[wplug] GNU GPL License

Zachary Uram netrek at gmail.com
Sat Oct 17 04:24:36 EDT 2009


Check this out:

http://en.pudn.com/search_db.asp?keyword=b2b&p=&pos=20&t=

Zach

On Wed, Oct 14, 2009 at 11:06 PM, Bruno Pierri Galvao
<vendicate at gmail.com> wrote:
> You are right. There is more than one thing sketchy about this software.
> The software is buggy but with a bit of hard work can be fresh and working
> in no time.
> Perhaps the best resort, according to our resources, is to reinvent the
> wheel.
> Create a B2B marketplace site from scratch.
> The issue is time constraint, lack of investment in the company, lack of
> programmers, and much more.
> I am confused as to what the next step should be.
>
> On Wed, Oct 14, 2009 at 10:50 PM, Patrick Wagstrom <patrick at wagstrom.net>
> wrote:
>>
>> On Wed, Oct 14, 2009 at 5:02 PM, Jonathan Billings <billings at negate.org>
>> wrote:
>>>
>>> On Wed, Oct 14, 2009 at 03:42:52PM -0400, Bruno Pierri Galvao wrote:
>>> > I am still uncertain on the whole situation. If I have all my code
>>> > contributions open source then how can I develop a multimillion dollar
>>> > business when anyone could take the code and set up the exact same
>>> > business in minutes? Open source sounds nice but is it the best
>>> > approach for my situation?
>>>
>>> If you are that concerned about it, write it yourself and don't use
>>> any GPL'd code.  It doesn't seem like you're that interested in
>>> participating in an open source environment, but rather to create a
>>> multimillion dollar business.  Perhaps when you're rich and famous,
>>> you can open source the code.
>>
>> While I agree with your sentiment, everyone is missing one major issue.
>> The nature of the license.  The GNU GPL allows you to take a piece of GPL
>> and do whatever the heck you want with it and never provide those changes to
>> anyone provided you follow one key rule: don't distribute the software.  In
>> the US distribution generally is considered to be outside of the business --
>> so as long as you keep the software in house, you're good.  If the software
>> was Affero licensed, this would be a different story (and the reason for the
>> creation of the Affero license).

Action item a: List the names of everyone shown as the author of a message in the mailing list thread.

Data to process:
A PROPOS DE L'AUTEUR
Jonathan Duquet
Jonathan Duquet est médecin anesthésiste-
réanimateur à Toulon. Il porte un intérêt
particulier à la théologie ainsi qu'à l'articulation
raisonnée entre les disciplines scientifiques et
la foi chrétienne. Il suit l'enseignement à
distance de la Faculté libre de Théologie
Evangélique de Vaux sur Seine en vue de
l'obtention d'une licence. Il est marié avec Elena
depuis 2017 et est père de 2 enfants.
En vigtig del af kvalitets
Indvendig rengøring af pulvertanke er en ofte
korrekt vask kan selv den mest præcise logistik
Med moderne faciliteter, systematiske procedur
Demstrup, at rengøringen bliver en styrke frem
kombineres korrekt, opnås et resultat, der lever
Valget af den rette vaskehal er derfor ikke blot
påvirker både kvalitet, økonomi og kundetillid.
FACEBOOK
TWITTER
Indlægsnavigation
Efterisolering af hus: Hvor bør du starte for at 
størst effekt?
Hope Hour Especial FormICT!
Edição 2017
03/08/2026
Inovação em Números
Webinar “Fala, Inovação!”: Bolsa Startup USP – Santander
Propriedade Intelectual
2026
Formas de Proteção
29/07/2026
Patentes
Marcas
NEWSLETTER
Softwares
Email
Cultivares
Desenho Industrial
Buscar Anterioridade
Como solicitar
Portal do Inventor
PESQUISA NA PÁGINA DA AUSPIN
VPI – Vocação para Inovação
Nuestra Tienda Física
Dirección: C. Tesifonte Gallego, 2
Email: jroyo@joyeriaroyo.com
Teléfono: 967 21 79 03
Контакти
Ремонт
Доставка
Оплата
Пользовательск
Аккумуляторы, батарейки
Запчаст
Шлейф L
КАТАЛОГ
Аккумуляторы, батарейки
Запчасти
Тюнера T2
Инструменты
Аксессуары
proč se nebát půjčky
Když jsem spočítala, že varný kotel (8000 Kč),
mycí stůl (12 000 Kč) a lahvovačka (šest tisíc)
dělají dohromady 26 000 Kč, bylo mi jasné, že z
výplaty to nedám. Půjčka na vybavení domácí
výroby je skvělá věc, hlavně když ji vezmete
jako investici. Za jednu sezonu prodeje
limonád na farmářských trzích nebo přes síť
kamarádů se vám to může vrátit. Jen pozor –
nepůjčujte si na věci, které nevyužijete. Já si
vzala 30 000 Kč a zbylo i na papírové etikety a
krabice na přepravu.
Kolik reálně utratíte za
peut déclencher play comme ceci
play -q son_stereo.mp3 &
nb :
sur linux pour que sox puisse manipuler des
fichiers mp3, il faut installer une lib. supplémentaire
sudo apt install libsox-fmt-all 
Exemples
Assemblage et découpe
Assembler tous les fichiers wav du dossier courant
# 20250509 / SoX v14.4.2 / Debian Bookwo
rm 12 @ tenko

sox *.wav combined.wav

Action item b: In the entries, rewrite the lines from the first one through the line containing "Evangélique de Vaux sur Seine en vue de", inclusive, replacing "Toulon" with "Lyon" and leaving everything else the same.

Expected answer a:
Zachary Uram
Bruno Pierri Galvao
Patrick Wagstrom
Jonathan Billings

Expected answer b:
A PROPOS DE L'AUTEUR
Jonathan Duquet
Jonathan Duquet est médecin anesthésiste-
réanimateur à Lyon. Il porte un intérêt
particulier à la théologie ainsi qu'à l'articulation
raisonnée entre les disciplines scientifiques et
la foi chrétienne. Il suit l'enseignement à
distance de la Faculté libre de Théologie
Evangélique de Vaux sur Seine en vue de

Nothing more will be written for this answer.